- Film poster
- Directed by: Veerabhadram Chowdary
- Written by: Veerabhadram Chowdary
- Produced by: R. R. Venkat; Atchi Reddy;
- Starring: Sunil; Isha Chawla;
- Cinematography: Prasad Murella
- Edited by: Gowtham Raju
- Music by: Anup Rubens
- Production companies: R. R. Movie Makers; Max India Productions;
- Distributed by: R. R. Movie Makers
- Release date: 18 February 2012;
- Running time: 150 minutes
- Country: India
- Language: Telugu
- Box office: ₹50 crore

= Poola Rangadu (2012 film) =

Poola Rangadu is a 2012 Indian Telugu-language action comedy film written and directed by Veerabhadram Chowdary. The film stars Sunil and Isha Chawla.This is a blockbuster movie.

==Plot==
Ranga (Sunil) leads a happy and normal life with his family members. One day two men offer him to buy 30 acres of land in partnership with Ranga. Ranga, who is unaware of the risk, agrees to the offer. He sells his home which was being kept for his younger sister's marriage to buy the land.
The land which he buys is between 300 acres on either side belonging to Konda Reddy (Dev Gill) and Lala Goud (Pradeep Rawat) both local criminals in that village who would kill whoever tried to buy the land.
Ranga leaves his house and reaches the village to see his newly bought land. He doesn't yet know he got cheated by buying land which is under litigation. Soon after arriving the village, he meets his old friend Vasu (Ali), who warns Ranga to leave the place and forget about his land, revealing the danger about that place. Ranga then decides to sell his land and get the money for his sister's marriage. Lala Goud's daughter Anitha falls in love with Ranga. However, Ranga is unaware that Anitha loves him. There is flashback revealing Konda Reddy's sister eloping with Lala Goud who was a servant under Konda Reddy's father before him. Now angry, Konda Reddy wants to take revenge on Lala Goud by marrying his daughter with the intent of torturing her.
The story continues and in the end Ranga battles against Konda Reddy and wins his love and the land.Poolarangadu Blockbuster Super Hit movie.100days Running Successfully in 50 theatres.

==Soundtrack==
The audio of the film was released on 17 January 2012 and the launch was held at Hotel Katriya in Hyderabad on same day. The soundtrack was composed by Anoop Rubens and it consists of six songs. Lyrics for two songs were written by Kandikonda and one song by Anantha Sriram and another by Ramajogayya Sastry and remaining by Vanamali, Chandrabose.

_Task list_.
• A. Answer these questions from the Poola Rangadu article, one per line:
(i) Who edited the film?
(ii) Where was the launch of the film's audio held?
(iii) Which old friend warns Ranga to leave the village?
• B. Sum up the Poola Rangadu article in two sentences.
The records aren't needed for this work.

[Stored data entries]

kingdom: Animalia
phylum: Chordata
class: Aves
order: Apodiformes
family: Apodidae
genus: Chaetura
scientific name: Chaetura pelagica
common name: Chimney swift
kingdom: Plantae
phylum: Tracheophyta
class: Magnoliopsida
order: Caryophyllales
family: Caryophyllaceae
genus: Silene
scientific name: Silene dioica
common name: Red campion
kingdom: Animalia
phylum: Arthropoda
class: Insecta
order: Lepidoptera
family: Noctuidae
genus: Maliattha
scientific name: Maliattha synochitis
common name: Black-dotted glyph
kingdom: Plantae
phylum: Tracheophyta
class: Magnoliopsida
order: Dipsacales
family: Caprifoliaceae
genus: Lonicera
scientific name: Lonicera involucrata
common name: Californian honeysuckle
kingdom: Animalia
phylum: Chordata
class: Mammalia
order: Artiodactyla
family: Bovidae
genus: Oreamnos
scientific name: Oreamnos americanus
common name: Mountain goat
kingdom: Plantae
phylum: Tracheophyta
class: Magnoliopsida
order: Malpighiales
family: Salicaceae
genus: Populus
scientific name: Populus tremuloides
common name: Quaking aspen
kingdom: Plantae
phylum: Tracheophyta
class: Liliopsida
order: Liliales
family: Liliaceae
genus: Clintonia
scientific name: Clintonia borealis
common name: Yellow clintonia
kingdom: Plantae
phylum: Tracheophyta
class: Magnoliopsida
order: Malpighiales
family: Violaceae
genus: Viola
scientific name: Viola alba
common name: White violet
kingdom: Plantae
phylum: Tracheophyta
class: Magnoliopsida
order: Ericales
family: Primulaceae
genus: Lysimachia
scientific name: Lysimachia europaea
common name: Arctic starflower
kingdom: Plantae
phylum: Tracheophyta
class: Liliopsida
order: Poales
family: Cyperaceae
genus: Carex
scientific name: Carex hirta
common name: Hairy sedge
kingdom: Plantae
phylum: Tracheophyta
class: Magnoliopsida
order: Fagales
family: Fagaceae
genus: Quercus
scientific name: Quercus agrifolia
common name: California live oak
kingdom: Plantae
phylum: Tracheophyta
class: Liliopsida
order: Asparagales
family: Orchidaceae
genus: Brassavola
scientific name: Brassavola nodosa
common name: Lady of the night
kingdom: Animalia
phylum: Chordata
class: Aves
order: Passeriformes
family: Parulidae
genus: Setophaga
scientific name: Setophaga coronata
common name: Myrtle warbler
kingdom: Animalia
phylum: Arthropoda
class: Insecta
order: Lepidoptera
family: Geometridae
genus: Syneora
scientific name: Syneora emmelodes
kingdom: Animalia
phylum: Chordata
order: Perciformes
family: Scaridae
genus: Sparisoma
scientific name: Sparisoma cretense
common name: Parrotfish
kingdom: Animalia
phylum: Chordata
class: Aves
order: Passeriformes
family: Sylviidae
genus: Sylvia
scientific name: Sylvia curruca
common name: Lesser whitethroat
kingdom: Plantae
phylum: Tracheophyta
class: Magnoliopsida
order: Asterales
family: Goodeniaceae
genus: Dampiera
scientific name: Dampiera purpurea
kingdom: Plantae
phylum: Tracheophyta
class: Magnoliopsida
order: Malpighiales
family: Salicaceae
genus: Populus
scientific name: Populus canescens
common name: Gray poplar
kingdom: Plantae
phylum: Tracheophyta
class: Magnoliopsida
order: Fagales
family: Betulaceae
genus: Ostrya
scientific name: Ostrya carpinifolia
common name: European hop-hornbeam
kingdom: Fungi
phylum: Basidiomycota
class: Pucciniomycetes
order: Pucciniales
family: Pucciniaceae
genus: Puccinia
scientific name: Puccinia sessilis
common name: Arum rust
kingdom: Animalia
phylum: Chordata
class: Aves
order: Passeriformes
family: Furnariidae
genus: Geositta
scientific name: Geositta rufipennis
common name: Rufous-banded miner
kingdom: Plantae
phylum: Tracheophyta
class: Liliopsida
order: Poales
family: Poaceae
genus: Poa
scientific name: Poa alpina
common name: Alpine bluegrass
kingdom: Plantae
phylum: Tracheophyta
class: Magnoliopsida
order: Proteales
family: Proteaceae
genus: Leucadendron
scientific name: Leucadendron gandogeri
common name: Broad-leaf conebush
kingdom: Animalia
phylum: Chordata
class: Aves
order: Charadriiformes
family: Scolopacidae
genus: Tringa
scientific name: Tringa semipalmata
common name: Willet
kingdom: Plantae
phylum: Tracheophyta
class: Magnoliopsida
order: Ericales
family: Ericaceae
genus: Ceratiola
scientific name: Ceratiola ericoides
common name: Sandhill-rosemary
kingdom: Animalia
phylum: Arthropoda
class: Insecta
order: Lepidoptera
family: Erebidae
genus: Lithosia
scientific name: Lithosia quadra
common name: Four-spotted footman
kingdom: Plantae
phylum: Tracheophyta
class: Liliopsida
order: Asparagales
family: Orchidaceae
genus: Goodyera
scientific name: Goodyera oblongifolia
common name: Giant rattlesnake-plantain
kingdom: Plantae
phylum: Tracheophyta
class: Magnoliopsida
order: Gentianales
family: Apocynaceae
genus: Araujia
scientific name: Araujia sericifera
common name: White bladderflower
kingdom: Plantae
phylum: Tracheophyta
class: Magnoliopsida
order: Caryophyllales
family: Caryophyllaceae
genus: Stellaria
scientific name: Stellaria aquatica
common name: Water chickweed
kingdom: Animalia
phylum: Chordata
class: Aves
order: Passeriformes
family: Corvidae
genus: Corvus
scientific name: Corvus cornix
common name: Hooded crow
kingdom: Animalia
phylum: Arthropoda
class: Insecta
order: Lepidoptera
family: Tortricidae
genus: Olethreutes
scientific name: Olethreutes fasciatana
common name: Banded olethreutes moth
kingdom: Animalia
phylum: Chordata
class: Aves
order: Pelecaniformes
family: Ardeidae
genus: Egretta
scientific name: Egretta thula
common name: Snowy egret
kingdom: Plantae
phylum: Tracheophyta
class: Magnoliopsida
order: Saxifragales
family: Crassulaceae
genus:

_Answers_.
• A.
(i) Gowtham Raju
(ii) Hotel Katriya in Hyderabad
(iii) Vasu (Ali)

• B. Poola Rangadu is a 2012 Indian Telugu-language action comedy film written and directed by Veerabhadram Chowdary, starring Sunil and Isha Chawla. In it, Ranga sells the home kept for his younger sister's marriage to buy land that is under litigation and lies between the holdings of two local criminals, and in the end he battles Konda Reddy and wins his love and the land.